Alexander Sack pisymbol at gmail.com
Fri Oct 24 06:09:36 PDT 2008


On Fri, Oct 24, 2008 at 8:50 AM, Peter Jeremy
<peterjeremy at optushome.com.au> wrote:
> On 2008-Oct-24 10:43:04 +0200, Wojciech Puchar <wojtek at wojtek.tensor.gdynia.pl> wrote:
>>> 6.1-RELEASE-amd64 machine.  If I add /usr/lib32 to my LD_LIBRARY_PATH
>>> it breaks all of my binaries on my 64-bit machine.
>>
>>what do you expect else?
>
> Well, the rtld should be smart enough to recognize 32-bit .so's and
> skip them when binding a 64-bit executable.  Whilst having /usr/lib32
> in LD_LIBRARY_PATH doesn't make sense from a solely FreeBSD perspective,
> I have done similar things when writing cross-platform scripts (to
> avoid having to use platform-dependent code).
>
>>this will make system trying to bind 32-bit libs to 64-bit program. it
>>can't work
>
> rtld shouldn't attempt to bind 32-bit libs to 64-bit programs.
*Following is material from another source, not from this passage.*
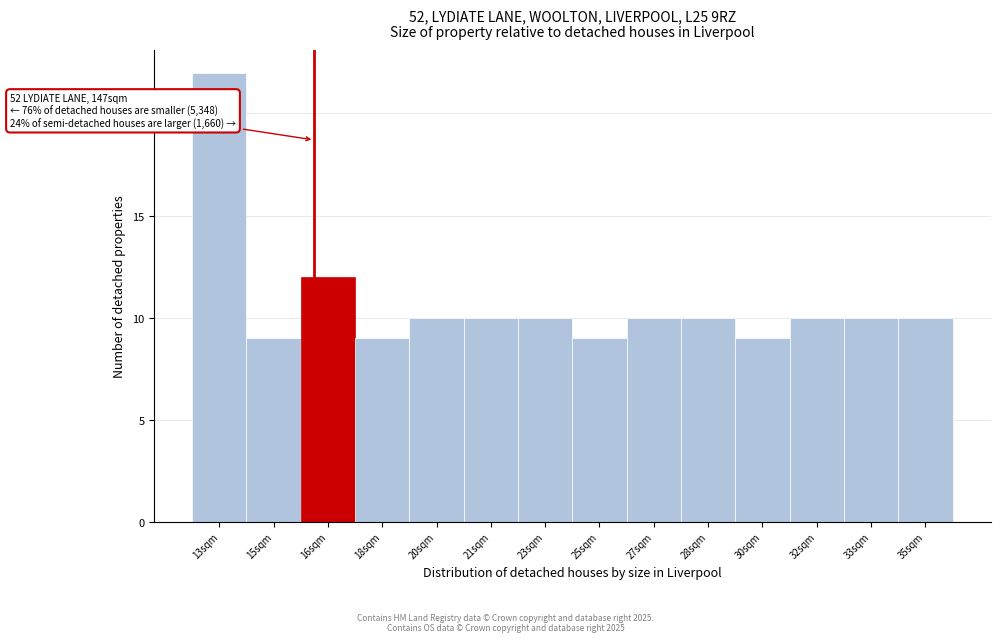

Reading right to left, extract all data points from this chart.

35sqm=10	33sqm=10	32sqm=10	30sqm=9	28sqm=10	27sqm=10	25sqm=9	23sqm=10	21sqm=10	20sqm=10	18sqm=9	16sqm=12	15sqm=9	13sqm=22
Bingo!  I don't care what the LD_LIBRARY_PATH is, a 64-bit binary
should NEVER attempt to load a 32-bit library (at least by default).
If anything, rtld should just exit with can't find library exception.
What its doing now in my book is just wrong in everyway.  The name of
the shared object is no longer enough to verify a match, it also needs
to check the arch bits as well.

I agree with everyone on this list that for FreeBSD, the gcc toolset
initialization should always contain /lib (and in fact I am going
further and saying that al *NIX platforms should probably always check
/lib since its the default and its there during bootup (that was a
good point btw)).  I think the issue has been cross platform builds
and the way Linux has it organized.  I have submitted a patch to add
/lib back to the Boost folks but I still want to understand this
behavior on FreeBSD - what am I missing?

Final note, I thought that /usr/lib would have the major number
versions linked just like /usr/lib32 so the above would just work.
Right now the issue is libutil.so.5 isn't found not because /lib isn't
in the LD_LIBRARY_PATH, i.e  If I make a symlink in /usr/lib just like
the /usr/lib32 file structure, it all just works.  I was just saying
above that I was wondering why major numbers aren't actually available
as links in /usr/lib like they are in /usr/lib32.